Queries
In Shapelets, data is stored in DataFrame-like data structures of type dataset. These are tabular structures with an index, rows and columns, in which data is stored.
In order to access data stored in Shapelets datasets, you can execute SQL queries directly or, alternatively, you can write queries in python using a simple syntax based on list comprenhensions.
If you know how to operate with lists, you know how to operate Shapelets datasets and you don’t need to learn anything. Learn more about list comprehensions here.
For this section, we’ll start by loading a well-known dataset, the iris dataset.
We will do this using the load_test_data()
function.
import shapelets as sh
session = sh.sandbox()
data = session.load_test_data()
data.head()
Remember to create a Shapelets session first to work with the Smart Storage System.
Shapelets Syntax
Shapelets has a very pythonic API, so if you know how to code in Python you will move very fast with Shapelets.
You can use the map()
function in order to write list comprehension queries to interact with the data.

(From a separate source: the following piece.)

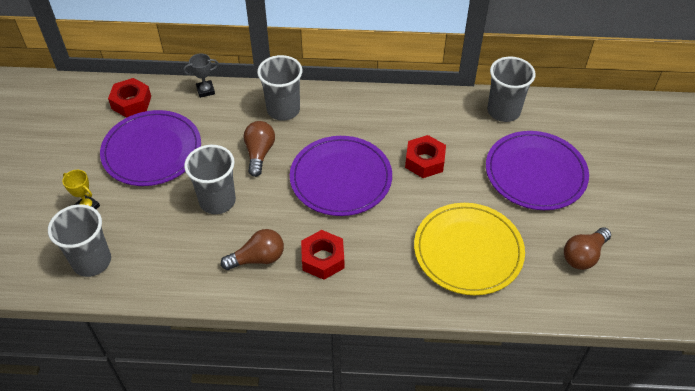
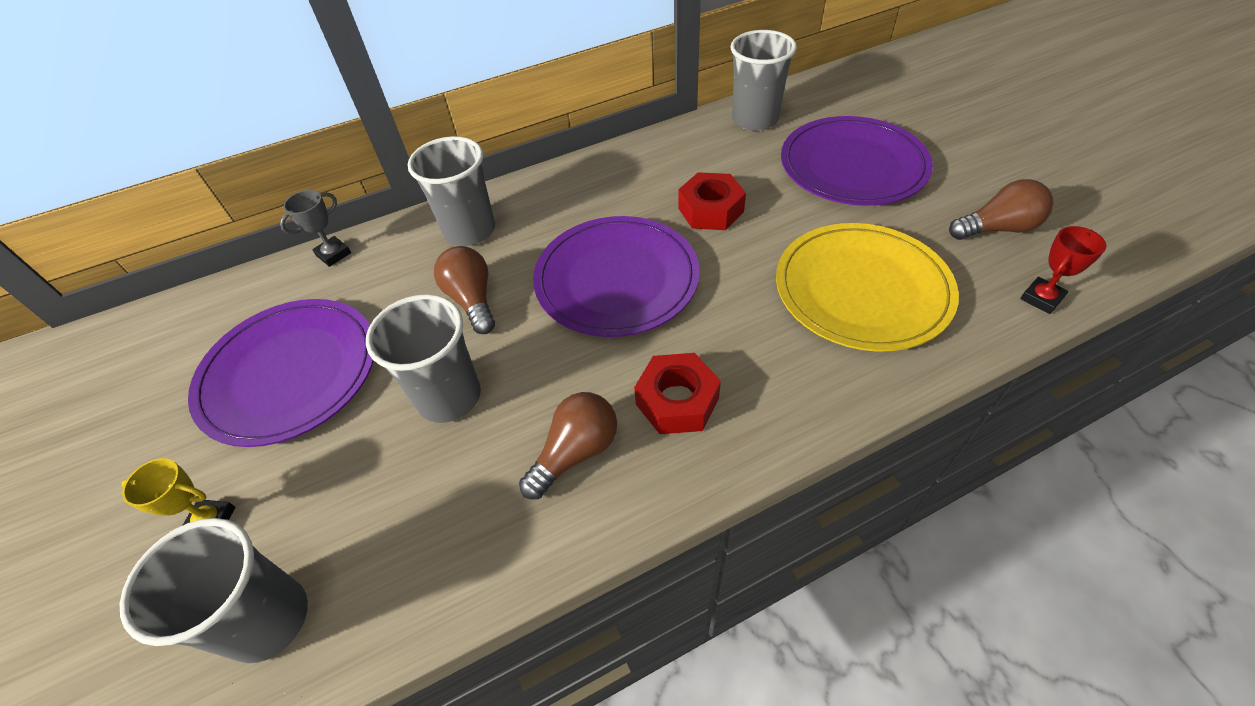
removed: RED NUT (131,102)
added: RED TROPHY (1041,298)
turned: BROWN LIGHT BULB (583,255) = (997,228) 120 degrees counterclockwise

session.map(x for x in data)
However, if you are more familiar with SQL or feel more comfortable using SQL syntax, you can use the execute_sql()
function which will help you access any file and write SQL queries.
r = session.execute_sql(f'SELECT * FROM {data.alias} LIMIT 10')
The object returned by execute_sql
is a Shapelets dataset object.
Selecting Data
Shapelets provides a function called map()
in which we can write list comprehension loops that will be used to query the dataset.
For example, to get all the rows, you can use:
session.map(x for x in data)
The map()
function returns a DataSet
.
This code will return all rows with all columns.
This functions retrieves the same result if you execute a SELECT * FROM TABLE
query in a classical SQL Database.
If you want to select single columns, you can do:
# Select Sepal_Width and Petal_Width columns from dataset.
session.map((x.Sepal_Width, x.Petal_Width) for x in data)
What about filters? If you want select data using a filter, you only need an if statement in your list comprehension. Here is an example:
# Select rows that Petal_Length > 1.4
session.map(x for x in data if x.Petal_Length > 1.4)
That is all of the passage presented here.